■ TASK TO COMPLETE
Write out the lines from the first one through the line that contains "We are a goal-oriented", including both ends, reproducing each line without any change.

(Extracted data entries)
□ □ □ □ □ □ □

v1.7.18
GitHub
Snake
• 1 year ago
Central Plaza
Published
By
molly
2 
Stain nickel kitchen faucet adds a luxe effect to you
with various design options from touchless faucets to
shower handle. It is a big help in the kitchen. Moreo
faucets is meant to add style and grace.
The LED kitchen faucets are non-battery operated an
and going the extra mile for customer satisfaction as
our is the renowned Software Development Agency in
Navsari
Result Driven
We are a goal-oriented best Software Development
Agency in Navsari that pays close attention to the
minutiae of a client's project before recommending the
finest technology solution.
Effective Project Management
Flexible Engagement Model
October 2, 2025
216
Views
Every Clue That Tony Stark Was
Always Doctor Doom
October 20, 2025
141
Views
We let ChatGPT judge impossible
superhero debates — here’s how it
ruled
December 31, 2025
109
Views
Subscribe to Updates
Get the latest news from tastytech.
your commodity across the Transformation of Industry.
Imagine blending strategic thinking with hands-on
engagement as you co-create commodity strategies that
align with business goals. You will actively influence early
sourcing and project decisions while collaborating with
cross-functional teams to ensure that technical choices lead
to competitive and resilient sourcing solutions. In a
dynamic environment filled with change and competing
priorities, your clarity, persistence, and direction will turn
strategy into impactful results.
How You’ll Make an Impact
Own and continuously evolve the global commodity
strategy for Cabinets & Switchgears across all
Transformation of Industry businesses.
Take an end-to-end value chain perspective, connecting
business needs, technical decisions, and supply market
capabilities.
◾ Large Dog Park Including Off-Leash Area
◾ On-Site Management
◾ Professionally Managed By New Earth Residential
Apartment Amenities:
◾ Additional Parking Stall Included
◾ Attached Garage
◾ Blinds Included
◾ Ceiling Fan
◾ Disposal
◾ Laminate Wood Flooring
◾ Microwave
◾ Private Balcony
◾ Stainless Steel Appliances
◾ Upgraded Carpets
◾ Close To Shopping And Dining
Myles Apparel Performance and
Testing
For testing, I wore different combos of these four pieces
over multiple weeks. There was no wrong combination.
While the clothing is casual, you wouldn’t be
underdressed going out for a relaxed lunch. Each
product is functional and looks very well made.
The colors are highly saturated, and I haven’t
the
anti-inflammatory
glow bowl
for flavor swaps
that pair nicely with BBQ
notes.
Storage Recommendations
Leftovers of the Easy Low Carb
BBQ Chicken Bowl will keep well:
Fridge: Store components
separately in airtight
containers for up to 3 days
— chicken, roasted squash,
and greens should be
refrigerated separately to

□ □ □ □ □ □ □

■ RESPONSE FOR THIS EXERCISE
v1.7.18
GitHub
Snake
• 1 year ago
Central Plaza
Published
By
molly
2 
Stain nickel kitchen faucet adds a luxe effect to you
with various design options from touchless faucets to
shower handle. It is a big help in the kitchen. Moreo
faucets is meant to add style and grace.
The LED kitchen faucets are non-battery operated an
and going the extra mile for customer satisfaction as
our is the renowned Software Development Agency in
Navsari
Result Driven
We are a goal-oriented best Software Development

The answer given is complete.